Cornell and Buffalo State researchers have received a five-year, $3.5 million grant from the Environmental Protection Agency’s Great Lakes National Program Office and the Great Lakes Restoration Initiative to survey lower trophic levels – or organisms at the bottom of the food chain – that provide valuable insights into the health of higher species.

Specifically, Cornell researchers are using a 180-foot EPA research vessel to collect phytoplankton, zooplankton and mysid shrimp levels in all of the Great Lakes, while Buffalo State researchers will head up collecting benthos (fauna from the bottom of the lakes) levels. Other researchers are also sampling for such pollutants as mercury, nutrients from farm runoff, viruses and bacteria.

Photo Ohio edu.org.

Photo DNRstateoh.edu

The project continues work by the New York Department of Natural Resources and the Cornell Biological Field Station to assess and research lower trophic levels in Lake Ontario.

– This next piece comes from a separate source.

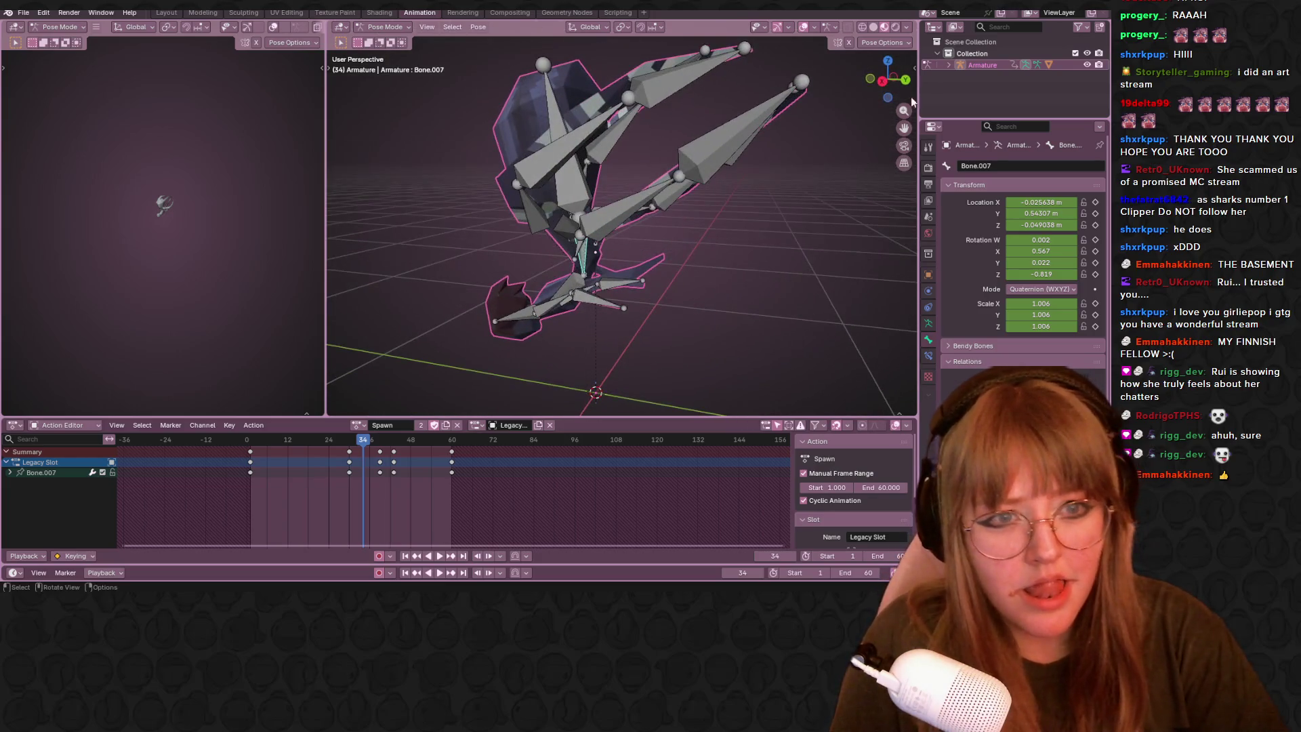
pyautogui.click(883, 81)
pyautogui.scroll(-2, 639, 186)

“Part of the reason we got this large grant was because of our history of collecting data,” said Lars Rudstam, Cornell professor of natural resources and the grant’s principal investigator. “Without the longer term dataset it is hard to determine changes in the Great Lakes.”

“We provide information to fishery managers that they use to decide how many fish they should stock and how much they should impose or relax fishing limitations,” said James Watkins, a postdoctoral researcher in Rudstam’s lab.

Data of lower trophic levels help researchers predict populations of larger fish, as plankton feed small fry, which in turn feed bigger fish. When levels of plankton drop, repercussions may be seen all the way up the food chain. For example, Pacific salmon were introduced into the Great Lakes in the 1980s, but they crashed in recent years in Lake Huron but not in Lake Ontario, due partly to declining biomass at the base of the food web.

Cornell is also sampling a layer of water called the deep chlorophyll layer, which is located at or below a steep temperature gradient known as the thermocline located around a depth of 15 to 25 meters. A long-term shift of algal primary producers from the surface layer to these depths may lead to vertical redistribution of zooplankton and higher trophic levels.

Two additional grants were funded by the Great Lakes Fisheries Commission and U.S. EPA Region 2, to continue similar sampling in Lake Ontario. These grants, one for $100,000 and another for $50,000, are part of a collaboration that includes the Canadian Department of Fisheries and Oceans, the Ontario Ministry of Natural Resources, the U.S. EPA, USGS, New York DNR and Cornell.